_What the exercise asks_: Copy the following lines out word for word, covering all of the records.

_Dataset items_:

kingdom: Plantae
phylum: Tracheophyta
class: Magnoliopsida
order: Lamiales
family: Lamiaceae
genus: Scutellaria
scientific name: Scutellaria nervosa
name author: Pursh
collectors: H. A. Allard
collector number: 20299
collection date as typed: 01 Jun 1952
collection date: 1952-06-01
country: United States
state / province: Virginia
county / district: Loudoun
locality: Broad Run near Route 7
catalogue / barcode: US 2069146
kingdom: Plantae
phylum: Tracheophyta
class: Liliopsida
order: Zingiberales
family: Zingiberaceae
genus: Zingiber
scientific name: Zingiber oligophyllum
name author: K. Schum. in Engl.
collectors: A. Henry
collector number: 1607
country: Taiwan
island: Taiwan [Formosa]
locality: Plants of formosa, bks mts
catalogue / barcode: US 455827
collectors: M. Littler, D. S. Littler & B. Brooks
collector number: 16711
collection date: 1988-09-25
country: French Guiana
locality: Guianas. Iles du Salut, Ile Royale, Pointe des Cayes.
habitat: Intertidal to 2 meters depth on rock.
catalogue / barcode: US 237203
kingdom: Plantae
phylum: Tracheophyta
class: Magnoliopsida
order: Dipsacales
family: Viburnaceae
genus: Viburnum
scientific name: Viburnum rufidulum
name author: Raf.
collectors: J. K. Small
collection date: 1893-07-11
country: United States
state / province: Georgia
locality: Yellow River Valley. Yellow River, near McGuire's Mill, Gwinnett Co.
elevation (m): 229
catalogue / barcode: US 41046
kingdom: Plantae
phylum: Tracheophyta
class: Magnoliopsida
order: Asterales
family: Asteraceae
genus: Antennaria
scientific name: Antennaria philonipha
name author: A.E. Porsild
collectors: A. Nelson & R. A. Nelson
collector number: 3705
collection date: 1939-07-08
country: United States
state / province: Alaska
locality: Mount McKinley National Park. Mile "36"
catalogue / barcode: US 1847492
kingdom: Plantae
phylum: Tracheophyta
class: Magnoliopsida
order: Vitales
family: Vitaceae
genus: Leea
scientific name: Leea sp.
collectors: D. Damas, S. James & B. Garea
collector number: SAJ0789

_Exercise result_:
kingdom: Plantae
phylum: Tracheophyta
class: Magnoliopsida
order: Lamiales
family: Lamiaceae
genus: Scutellaria
scientific name: Scutellaria nervosa
name author: Pursh
collectors: H. A. Allard
collector number: 20299
collection date as typed: 01 Jun 1952
collection date: 1952-06-01
country: United States
state / province: Virginia
county / district: Loudoun
locality: Broad Run near Route 7
catalogue / barcode: US 2069146
kingdom: Plantae
phylum: Tracheophyta
class: Liliopsida
order: Zingiberales
family: Zingiberaceae
genus: Zingiber
scientific name: Zingiber oligophyllum
name author: K. Schum. in Engl.
collectors: A. Henry
collector number: 1607
country: Taiwan
island: Taiwan [Formosa]
locality: Plants of formosa, bks mts
catalogue / barcode: US 455827
collectors: M. Littler, D. S. Littler & B. Brooks
collector number: 16711
collection date: 1988-09-25
country: French Guiana
locality: Guianas. Iles du Salut, Ile Royale, Pointe des Cayes.
habitat: Intertidal to 2 meters depth on rock.
catalogue / barcode: US 237203
kingdom: Plantae
phylum: Tracheophyta
class: Magnoliopsida
order: Dipsacales
family: Viburnaceae
genus: Viburnum
scientific name: Viburnum rufidulum
name author: Raf.
collectors: J. K. Small
collection date: 1893-07-11
country: United States
state / province: Georgia
locality: Yellow River Valley. Yellow River, near McGuire's Mill, Gwinnett Co.
elevation (m): 229
catalogue / barcode: US 41046
kingdom: Plantae
phylum: Tracheophyta
class: Magnoliopsida
order: Asterales
family: Asteraceae
genus: Antennaria
scientific name: Antennaria philonipha
name author: A.E. Porsild
collectors: A. Nelson & R. A. Nelson
collector number: 3705
collection date: 1939-07-08
country: United States
state / province: Alaska
locality: Mount McKinley National Park. Mile "36"
catalogue / barcode: US 1847492
kingdom: Plantae
phylum: Tracheophyta
class: Magnoliopsida
order: Vitales
family: Vitaceae
genus: Leea
scientific name: Leea sp.
collectors: D. Damas, S. James & B. Garea
collector number: SAJ0789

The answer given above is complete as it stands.